I am suggesting for behavioral changes people can benefit greatly from near real-time feedback even if it is not perfectly accurate. Even though HBA1c is much more accurate (I agree), the changes take too long to provide motivation for daily changes.
A couple of friends and I are all testing CGM including with some fasting and I would argue at least with N=3 that other than food and exercise we don’t see any important spikes and only food casuses a noticiable positive spike, so while some people might have more extreme stuff going on in their lives that cause spikes from that list of 22 me and my friends are not seeing that during a fasted state.
Above is typical pattern for me (us) meaning no positive spikes other than food. Hard exercise in a fasted state drops my glucose noticably even to hpoglycemic levels. All those little spikes are not enough to noticably affect a large food level spike. Sure pasta might go from 150 to 155 or maybe 160, and yes rice might be 155 so someone thinks rice is better. But stopping eating pasta instead of rice at this time is not the end of the world for glucose manament. They will probably stop rice too pretty soon. Or if you read the glucose revolution book, you will just eat broccoli before your pasta and most likely solve your spike problems.
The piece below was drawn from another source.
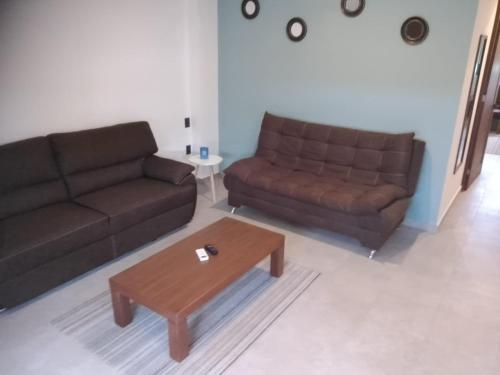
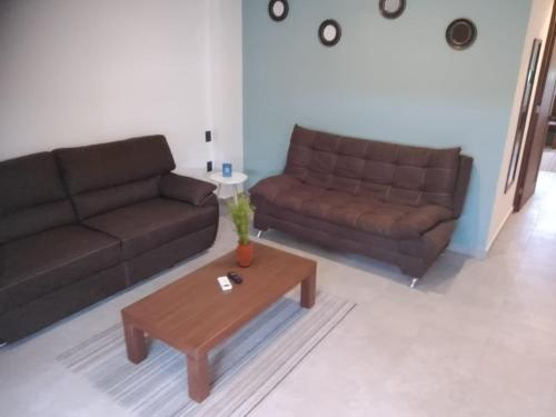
+ potted plant [225,191,257,268]
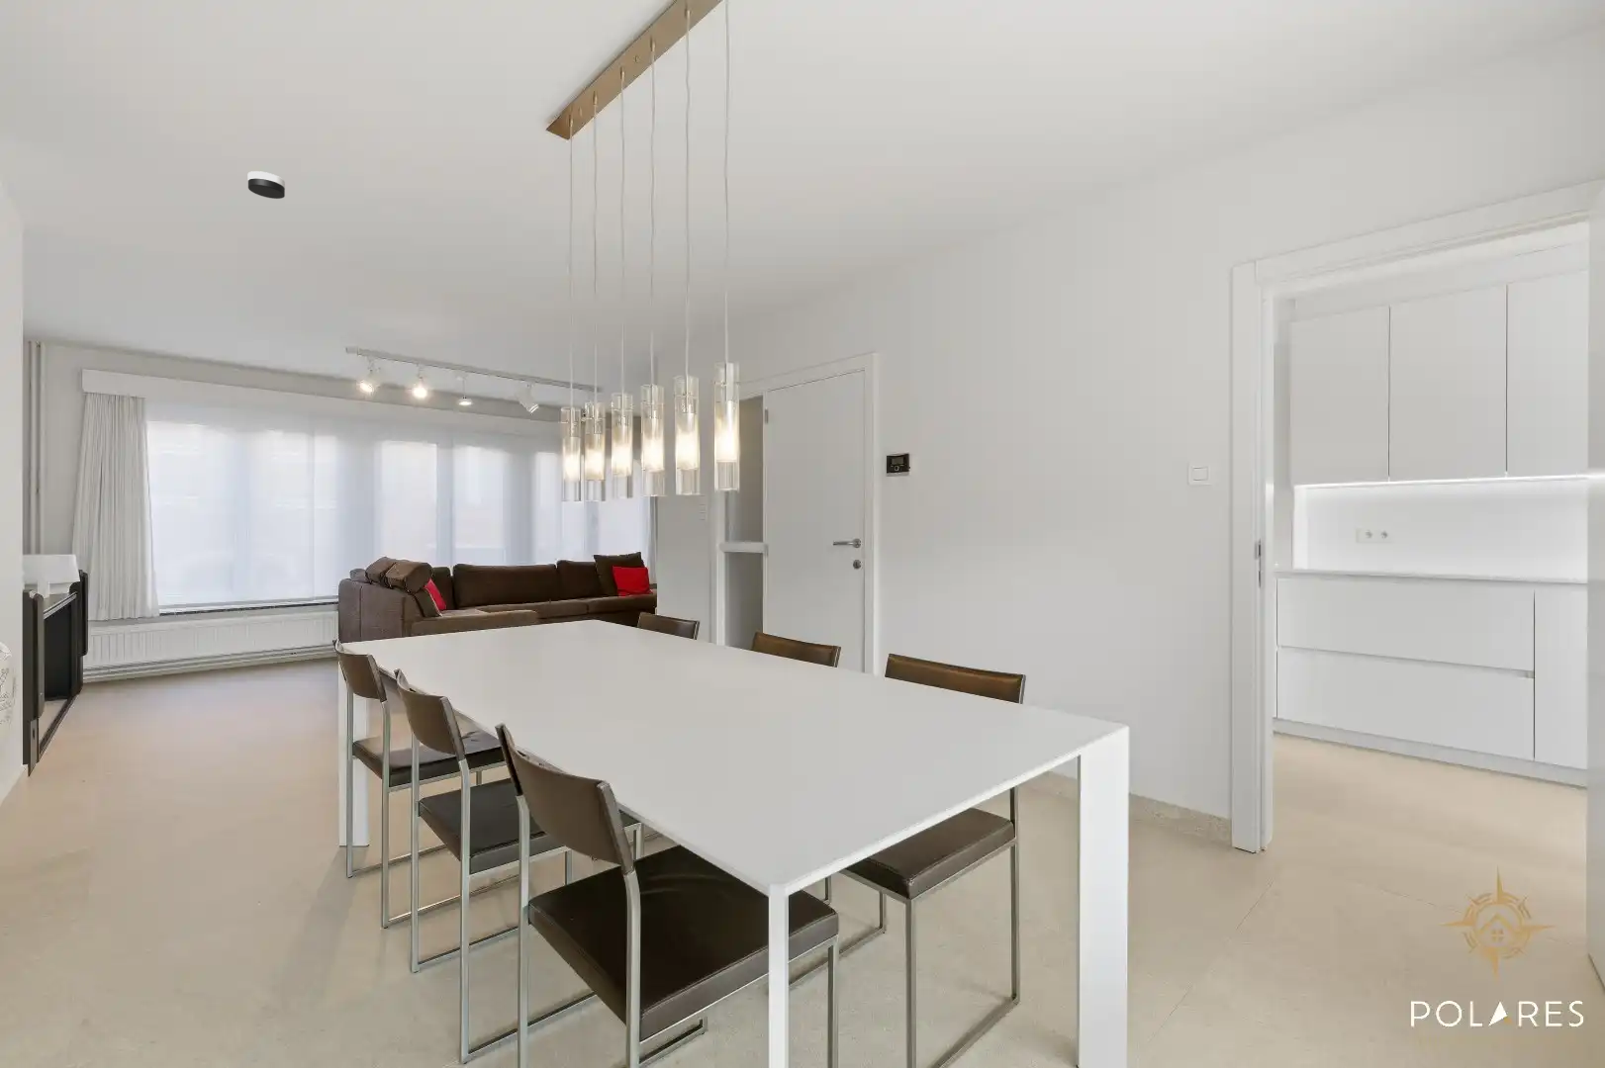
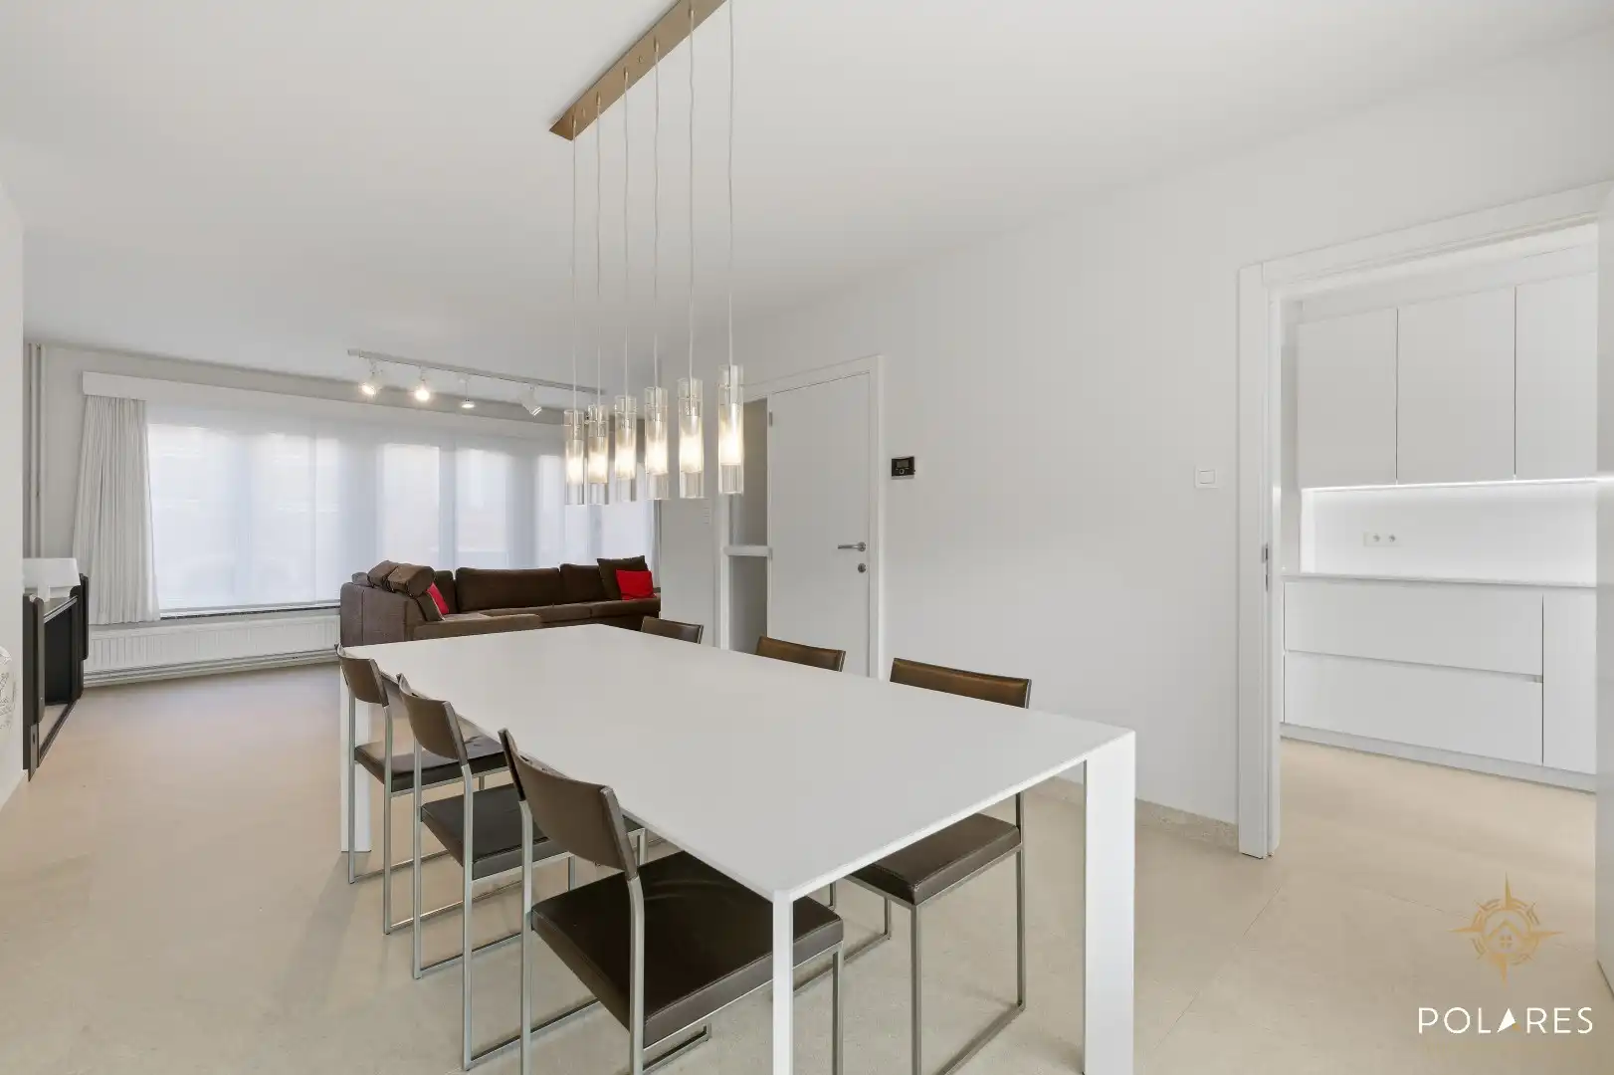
- smoke detector [247,170,286,200]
Again this type of information is not well documented so I can only use me and my friends as example that in a fasted state glucose is very flat slowly rising and falling. The dawn effect works on all of us. Cortisol kicks in or whatever and it slowly rises in the morning, again still not a meaningful spike. So unless I see more scientific studies showing large spikes from non-food related items, and especially occuring regularly, I would seem not so important for most people, but since I only have N=3 I could be wrong. I don’t trust the medical community on lots of this kind of stuff but do trust studies even though they maybe skewed as well.
I have seen one study that correlates strongly of BMI to fasting glucose levels. It was something like BMI 27 related to 93mg/Dl. But other studies while not directly focus on this say their is a strong correlation between BMI and fasting glucose. These are not the best studies but I can find some and provide them if you want. We also know that 90+% of T2 diabetics are overweight and usually very over weight, so weight and glucose levels are connected. Is BMI 25 reason to be concerned about glucose, directly maybe not, it’s not likely a problem yet but could be. I would say in this case fasting glucose levels might not be such a problem but what if 20 hours a day they are > 110, then fat burning might still be more challenging a CGM would point this out.
Now you bring up a good point, that I am pretty scientific and for a person that does not think so much about it a CGM might give less value and in some cases they might come to the wrong conculsions. My belief is that in almost all cases those wrong concusions would not out weigh the potential benefits but I have a very limited perspective. My experience with N=3 that food is closely aligned with glucose levels.
Secondly I also agree on supersapiens. It’s slighly possible it could add value but it also scares me to give advice with very limited information (although Coaches have to do this as well) But I would have to try it before I completely discredit it. Coach Andrea tried it for 2-weeks and did not see much value. Since science has not been able to clearly increase performance with a CGM yet, it’s a bit of wishful thinking.